Doch der Daumenlutscher saugt, solang er nicht zum Kauen taugt,
noch zu Lasten von der Mutter und hält noch nichts vom festen Futter,
das er nur sehr schwer verdaut. Die Mutter hat ihm vorgekaut
und der Schreihals schlürft nun Brei. Ansonsten ist er gut dabei.
Das Lutschen mag er nicht beenden. Den Daumen will er wohl verwenden,
gewisserweise als Ersatz, denn der Schnuller fehlt am Platz.
Die vorgekauten harten Knollen, die den Knirps ernähren sollen,
die will derselbe auch nicht immer, und infolge vom Gewimmer,
bei immer nur demselben Fraß, beständig und im Übermaß,
muss mancherlei von Kraut herbei, vorgekaut zum grünen Brei.
Und so ist der Spinat erfunden, für zunächst noch ein paar Stunden,
bis das Urkind, wenn es muckt, den Spinat dann von sich spuckt.
Mit noch nicht verwöhntem Gaumen lutscht das Kindchen an dem Daumen,
wie auch immer dieser schmeckt, wenn es mit der Zunge leckt.
Das Kleinkind kann es nicht vermeiden das Vorgekaute auszuscheiden
und Pampers gibt es längst noch keine. Gras und Blätter um die Beine
erfüllen notdürftig den Zweck, diesbezüglich an dem Fleck,
wo der Daumenlutscher weilt und sich nur Not beschäftig eilt,
tagtäglich in dem Bestreben dem steten Drangsal nachzugeben.
Der Daumenlutscher ist recht lange mit sich beschäftigt viel zugange
und der Daumen wird ganz krumm. Zufrieden lutschend ist er stumm,
solang er nicht schon wieder schreit, so wie immer um die Zeit,
wenn er den leeren Magen fühlt und strampeln in den Fellen wühlt.
Wieder lässt er sich bemuttern; er will erneut die Mahlzeit futtern.

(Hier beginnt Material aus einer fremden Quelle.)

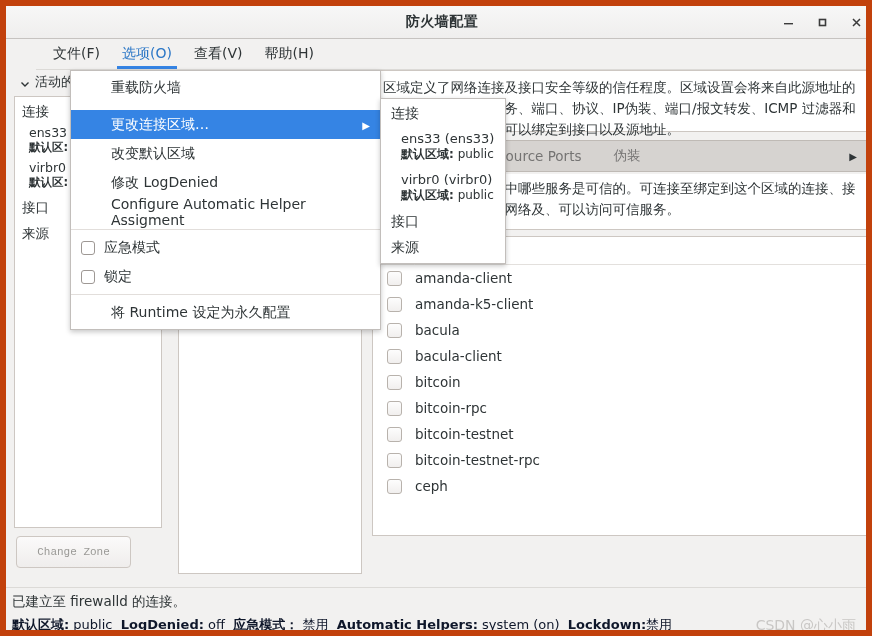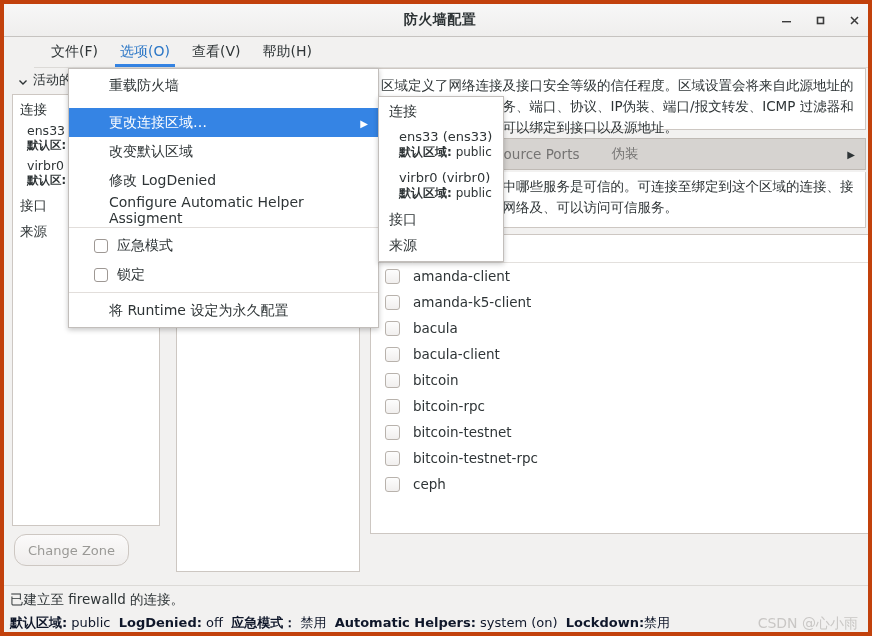--- a/index.html
+++ b/index.html
@@ -10,21 +10,21 @@
     font-family: "DejaVu Sans", "Liberation Sans", sans-serif;
     font-size: 13px;
     color: #2e3436;
     background: #ffffff;
   }
   #app {
     position: relative;
     width: 872px;
     height: 636px;
     background: #f2f1f0;
-    border: 4px solid #c2410c;
+    border: 6px solid #c2410c;
     overflow: hidden;
   }
 
   
   .titlebar {
     position: absolute; top: 0; left: 0;
     width: 872px; height: 33px;
     background: linear-gradient(to bottom, #f7f7f7 0%, #efeeed 100%);
     border-bottom: 1px solid #c6c3c0;
     display: flex; align-items: center; justify-content: center;
@@ -100,23 +100,23 @@
     padding: 6px 0 2px 7px;
   }
   .bind-entry { padding: 2px 0 3px 14px; }
   .bind-entry .name { font-size: 12.5px; color: #2e3436; }
   .bind-entry .sub { font-size: 11.5px; color: #2e3436; }
   .bind-entry .sub b { font-weight: bold; }
   .change-zone-btn {
     position: absolute; top: 466px; left: 2px;
     width: 115px; height: 32px;
     background: linear-gradient(to bottom,#fbfafa,#efedec);
-    border: 1px solid #cdc7c2; border-radius: 12px;
+    border: 1px solid #cdc7c2; border-radius: 4px;
     display: flex; align-items: center; justify-content: center;
-    color: #9a9996; font-size: 13px;
+    color: #9a9996; font-size: 11px; font-family: Liberation Mono, monospace;
   }
 
   
   .zone-frame {
     position: absolute; left: 172px; top: 0;
     width: 184px; height: 504px;
     background: #ffffff;
     border: 1px solid #cdc7c2;
     overflow: hidden;
   }
@@ -237,21 +237,21 @@
     font-size: 14px; color: #2e3436;
     position: relative;
   }
   .mrow.hl { background: #3584e4; color: #ffffff; margin-top: 8px; }
   .mrow .submark {
     position: absolute; right: 10px; top: 50%;
     transform: translateY(-50%);
     font-size: 10px;
   }
   .msep { height: 1px; background: #e2dedb; margin: 3px 0; }
-  .mrow.check { padding-left: 10px; gap: 9px; margin-left: 15px; }
+  .mrow.check { padding-left: 10px; gap: 9px; }
   .mcheck {
     width: 14px; height: 14px;
     border: 1px solid #9e9894; border-radius: 3px;
     background: #ffffff; flex: none;
   }
   #conn-submenu { left: 374px; top: 92px; width: 126px; }
   .srow {
     display: flex; align-items: center;
     padding: 4px 8px 4px 10px;
     font-size: 14px; color: #2e3436;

Die Urmenschmutter sammelt Beeren für den Hungerhals den leeren,
der täglich etwas Neues will und nur gesättigt ist er still,
mit dem Daumen fest im Bund. Steckt der Daumen in dem Mund,
dann hat das Kleinkind endlich Ruh und die Mutter noch dazu.
Der Daumenlutscher tut erst zappeln, dann allmählich langsam krabbeln,
um sich zaghaft aufzurichten. Er will nicht darauf verzichten
wie die Großen, so gesehen, aufrecht seinen Gang zu gehen.
Das Daumen lutschen soll nun enden. Den will er nun nicht mehr verwenden
und langsam wird er sich der Lust im sexuellen Trieb bewusst,
damit vielleicht einmal ganz prompt ein frischer Daumenlutscher kommt.